What we haven’t got to grips with is the place of T20 in
our cricket. Tonight, 70,000 or more will be at the MCG for the final of the
Big B(r)ash. The kiwi equivalent, the final of the Super Smash, was played in
front of no more than 400 a week before Christmas on a rugby ground in a
province that did not make the finals weekend. In marketing terms, touring Jesus Christ Superstar in Syria would be
a better proposition.
Clearly, the New Zealand’s T20 should take place over the
late December/January holiday season, at the places where people are at that
time: Mt Maunganui, Napier, Queenstown and so on. Just as it was until a couple
of years ago, in fact. It could feed off the Big Bash in marketing terms and
might attract a few county biffers who fancy Christmas in the sun. There could
be an auction. Or at least a jumble sale.
This proposal is purely altruistic, obviously. For my own
pleasure I would return to the days when the Plunket Shield began on Christmas
Day, though that would instigate tricky negotiations here at My Life in Cricket
Scorecards Towers.
I take what I can from T20 games, and try to look
cheerful. At the Cake Tin on Friday there was plenty to enjoy. Martin Guptill driving
is as handsome a sight as contemporary cricket has to offer. As usual, his
shots were orthodox, each one chosen to fit the ball delivered. This game
confirmed a trend away from the reverse pulls, scoops and other inventions that
once seemed about to render the MCC coaching book obsolete. Here, and in such
Big Bash as I have seen, the trick shots seem to have reverted to being an
occasional variation to the main theme.
As ever, Kane Williamson was everybody’s sensible older
brother (his running calls the only hint that he might enjoy a few quiet ones
of a Friday night). Corey Anderson’s undefeated 82 from 42 balls was the
batting highlight, once he got over an early spell when his timing was out. He
took two for 15 in three overs too. Anderson might just be to New Zealand what the
New Zealander Stokes is to England: an all-rounder for the next decade.
Adam Milne took three for eight in three overs; he was
too quick for them, simple as that. Many of us hope that the selectors will give
him a run in a test match on the right surface. Four or five three-over spells
in a day is all we would ask. If my observation about the Basin being quicker
this year is correct, against Australia in February could be the time,
especially with Johnson gone and Starc injured.
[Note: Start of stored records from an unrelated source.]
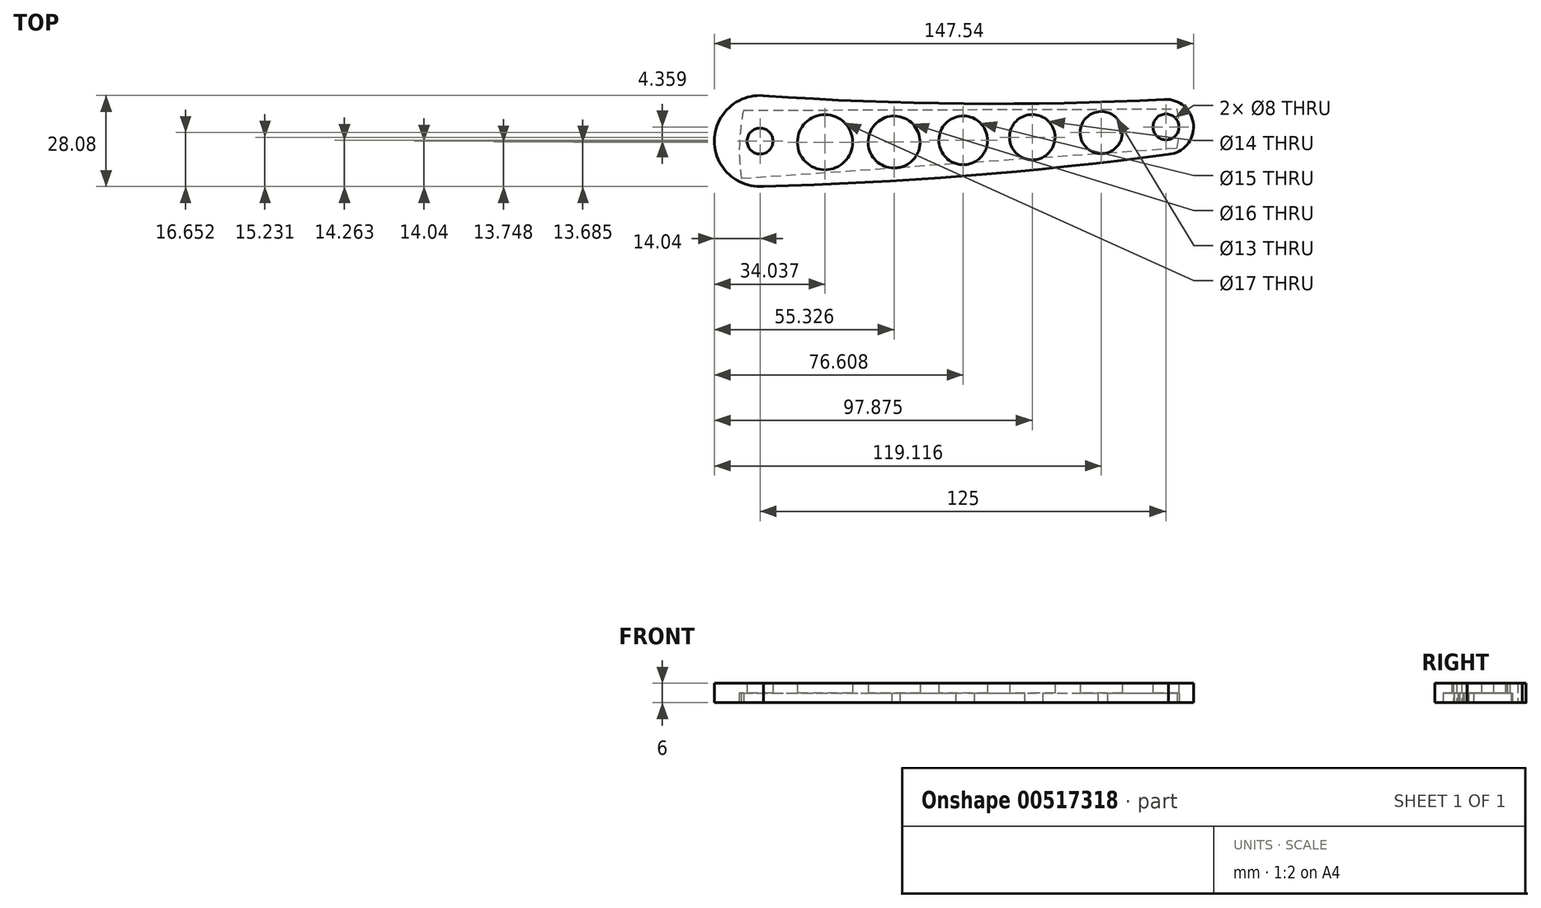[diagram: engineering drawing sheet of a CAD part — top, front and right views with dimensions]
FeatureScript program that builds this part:
annotation { "Feature Type Name" : "Feature", "Feature Type Description" : "" }
export const myFeature = defineFeature(function(context is Context, id is Id, definition is map)
    precondition{}
    {
        {
            var Q0;
            Q0=qCreatedBy(makeId("Top.planeOp"),FACE);
            var sketch = newSketch(context, id + "F0", { "sketchPlane" : qUnion([Q0])});
            skPoint(sketch, "E0", {"position": v(-80, 14) * mm});
            skPoint(sketch, "E1", {"position": v(45, 18.36) * mm});
            skArc(sketch, "E2", {"start": v(-79, 28) * mm, "mid": v(-17.24, 25.51) * mm, "end": v(44.55, 26.85) * mm});
            skArc(sketch, "E3", {"start": v(-80, 14) * mm, "mid": v(-17.43, 14.22) * mm, "end": v(45, 18.36) * mm, "construction": true});
            skArc(sketch, "E4", {"start": v(45.74, 9.9) * mm, "mid": v(53.48, 18.95) * mm, "end": v(44.55, 26.85) * mm});
            skArc(sketch, "E5", {"start": v(-79, 28) * mm, "mid": v(-94.04, 14) * mm, "end": v(-79, 0) * mm});
            skCircle(sketch, "E6", {"center": v(-80, 14) * mm, "radius": 4 * mm});
            skCircle(sketch, "E7", {"center": v(45, 18.36) * mm, "radius": 4 * mm});
            skCircle(sketch, "E8", {"center": v(-60, 13.65) * mm, "radius": 8.5 * mm});
            skCircle(sketch, "E9", {"center": v(-38.71, 13.7) * mm, "radius": 8 * mm});
            skCircle(sketch, "E10", {"center": v(-17.43, 14.22) * mm, "radius": 7.5 * mm});
            skCircle(sketch, "E11", {"center": v(3.84, 15.2) * mm, "radius": 7 * mm});
            skCircle(sketch, "E12", {"center": v(25.08, 16.61) * mm, "radius": 6.5 * mm});
            skLineSegment(sketch, "E13", {"start": v(-80, 14) * mm, "end": v(-60, 13.65) * mm, "construction": true});
            skLineSegment(sketch, "E14", {"start": v(-60, 13.65) * mm, "end": v(-38.71, 13.7) * mm, "construction": true});
            skLineSegment(sketch, "E15", {"start": v(-38.71, 13.7) * mm, "end": v(-17.43, 14.22) * mm, "construction": true});
            skLineSegment(sketch, "E16", {"start": v(-17.43, 14.22) * mm, "end": v(3.84, 15.2) * mm, "construction": true});
            skLineSegment(sketch, "E17", {"start": v(25.08, 16.61) * mm, "end": v(45, 18.36) * mm, "construction": true});
            skLineSegment(sketch, "E18", {"start": v(3.84, 15.2) * mm, "end": v(25.08, 16.61) * mm, "construction": true});
            skArc(sketch, "E19", {"start": v(-79, 0) * mm, "mid": v(-16.5, 3.3) * mm, "end": v(45.74, 9.9) * mm});
            skLineSegment(sketch, "E20", {"start": v(45, 18.36) * mm, "end": v(45.74, 9.9) * mm, "construction": true});
            skLineSegment(sketch, "E21", {"start": v(41.68, 9.36) * mm, "end": v(62.93, 12.1) * mm, "construction": true});
            skLineSegment(sketch, "E22", {"start": v(44.55, 26.85) * mm, "end": v(58.75, 27.6) * mm, "construction": true});
            skLineSegment(sketch, "E23", {"start": v(45, 18.36) * mm, "end": v(45, 64.58) * mm, "construction": true});
            skLineSegment(sketch, "E24", {"start": v(-79, 28) * mm, "end": v(-120.43, 30.95) * mm, "construction": true});
            skLineSegment(sketch, "E25", {"start": v(-73.81, 0.15) * mm, "end": v(-120.98, -1.31) * mm, "construction": true});
            skLineSegment(sketch, "E26", {"start": v(73.87, 0) * mm, "end": v(-126.58, 0) * mm, "construction": true});
            skSolve(sketch);
        }
        {
            var Q0;
            Q0 = qSketchRegion(id + "F0", true);
            extrude(context, id + "F1", {"entities" : qUnion([Q0]), "depth" : 6 * mm, "offsetDistance" : 25 * mm});
        }
        {
            var Q0;
            Q0=qCreatedBy(makeId("Top.planeOp"),FACE);
            var sketch = newSketch(context, id + "F2", { "sketchPlane" : qUnion([Q0])});
            skLineSegment(sketch, "E27", {"start": v(-85.1, 23.49) * mm, "end": v(48.4, 23.88) * mm});
            skLineSegment(sketch, "E28", {"start": v(48.4, 23.88) * mm, "end": v(48.44, 11.88) * mm, "construction": true});
            skLineSegment(sketch, "E29", {"start": v(-85.1, 23.49) * mm, "end": v(-85.77, 2.5) * mm, "construction": true});
            skLineSegment(sketch, "E30", {"start": v(-85.77, 2.5) * mm, "end": v(48.44, 11.88) * mm});
            skArc(sketch, "E31", {"start": v(48.44, 11.88) * mm, "mid": v(49.1, 17.89) * mm, "end": v(48.4, 23.88) * mm});
            skArc(sketch, "E32", {"start": v(-85.1, 23.49) * mm, "mid": v(-86.36, 13.02) * mm, "end": v(-85.77, 2.5) * mm});
            skLineSegment(sketch, "E33", {"start": v(45, -4.12) * mm, "end": v(45, 30.95) * mm, "construction": true});
            skLineSegment(sketch, "E34", {"start": v(-70.34, 2.5) * mm, "end": v(-85.77, 2.5) * mm, "construction": true});
            skPoint(sketch, "E35", {"position": v(45, 18.36) * mm});
            skLineSegment(sketch, "E36", {"start": v(-80, 14) * mm, "end": v(-85.1, 23.49) * mm, "construction": true});
            skLineSegment(sketch, "E37", {"start": v(-80, 14) * mm, "end": v(-91.7, 14.37) * mm, "construction": true});
            skLineSegment(sketch, "E38", {"start": v(-84, 14.13) * mm, "end": v(-84.8, -11.27) * mm, "construction": true});
            skLineSegment(sketch, "E39", {"start": v(-75.97, 14.93) * mm, "end": v(-75.2, 38.7) * mm, "construction": true});
            skSolve(sketch);
        }
        {
            var Q0;
            Q0 = qSketchRegion(id + "F2", true);
            extrude(context, id + "F3", {"entities" : qUnion([Q0]), "operationType" : NewBodyOperationType.REMOVE, "depth" : 3 * mm, "offsetDistance" : 25 * mm});
        }
    });
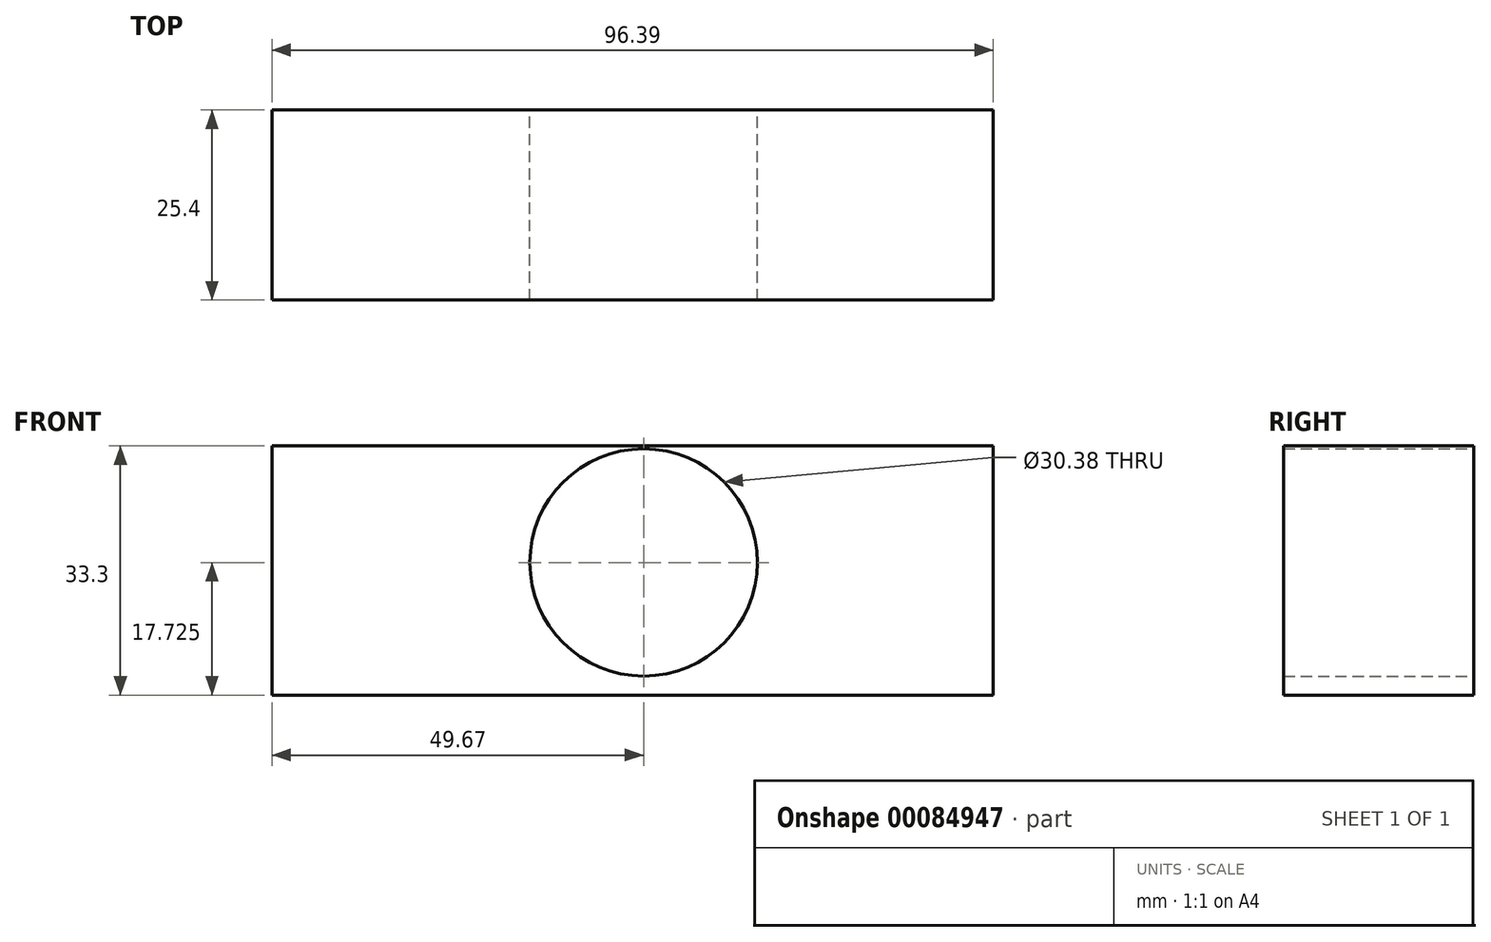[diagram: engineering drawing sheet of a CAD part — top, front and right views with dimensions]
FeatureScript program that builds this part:
annotation { "Feature Type Name" : "Feature", "Feature Type Description" : "" }
export const myFeature = defineFeature(function(context is Context, id is Id, definition is map)
    precondition{}
    {
        {
            var Q0;
            Q0=qCreatedBy(makeId("Front.planeOp"),FACE);
            var sketch = newSketch(context, id + "F0", { "sketchPlane" : qUnion([Q0])});
            skLineSegment(sketch, "E0.bottom", {"start": v(-49.67, 21.75) * mm, "end": v(46.72, 21.75) * mm});
            skLineSegment(sketch, "E0.top", {"start": v(-49.67, -11.55) * mm, "end": v(46.72, -11.55) * mm});
            skLineSegment(sketch, "E0.left", {"start": v(-49.67, 21.75) * mm, "end": v(-49.67, -11.55) * mm});
            skLineSegment(sketch, "E0.right", {"start": v(46.72, 21.75) * mm, "end": v(46.72, -11.55) * mm});
            skCircle(sketch, "E1", {"center": v(0, 6.18) * mm, "radius": 15.2 * mm});
            skSolve(sketch);
        }
        {
            var Q0;
            Q0 = qSketchRegion(id + "F0", true);
            extrude(context, id + "F1", {"entities" : qUnion([Q0]), "depth" : 25.4 * mm});
        }
    });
Grant Elliott bettered Milne by one run: three for seven.
Hard to think that this time last year there was disbelief—scoffing even—at
Elliott’s selection for the World Cup. Now he is a national symbol for
dependability, a cricketing Volvo estate.
Elliott introduced an element of unorthodoxy to the
batting: when facing a free-hit ball he took guard well wide of off stump,
inviting the bowler to aim at the stumps. With batsmen now so much more adept
at moving around the crease, the time has come to offer the bowlers more
leeway, certainly in T20, but possibly in 50-over cricket too. A stumps-wide
channel down the legside should be a legitimate operating area for the bowler. Cricket
is at its best when bat and ball are in balance.
It was good to see Mohammad Amir back from his five-year
ban and custodial sentence for bowling deliberate no-balls for betting
purposes. He was still a boy when he was bullied into it, and the punishment
(unlike that for Salman Butt) seemed harsh. I hope that the cricket world
rallies around him.
If you go to a big T20 match there is no point in railing
against the razzmatazz; the music, the lights, the hype are part of the
package, and to suggest that it should be different would be to ask that a man
carrying a flag precedes a motor car. It is the small things that are the most
telling about how far we have come. Here, I was the only spectator I saw with
binoculars around his neck, but then I have reached the stage in life where I
accept that my role is often to add quaintness to the occasion.
The music was mostly ok, but almost all from the contemporary
hit parade. Not until Bridge Over
Troubled Water appeared late on could I name that tune. I propose that for the
first six overs there should be only two fielders outside the circle and only
Beatles and Stones through the speakers.
It was pleasing to see 16,000 or so enjoying themselves,
and it is difficult to see a downside to the full grounds in Australia for the Big
Bash. But I do worry. How long before the commercial interests start to demand
that the best players are available for the biggest crowds and want to make the
Melbourne Big Bash Boxing Day game a tradition?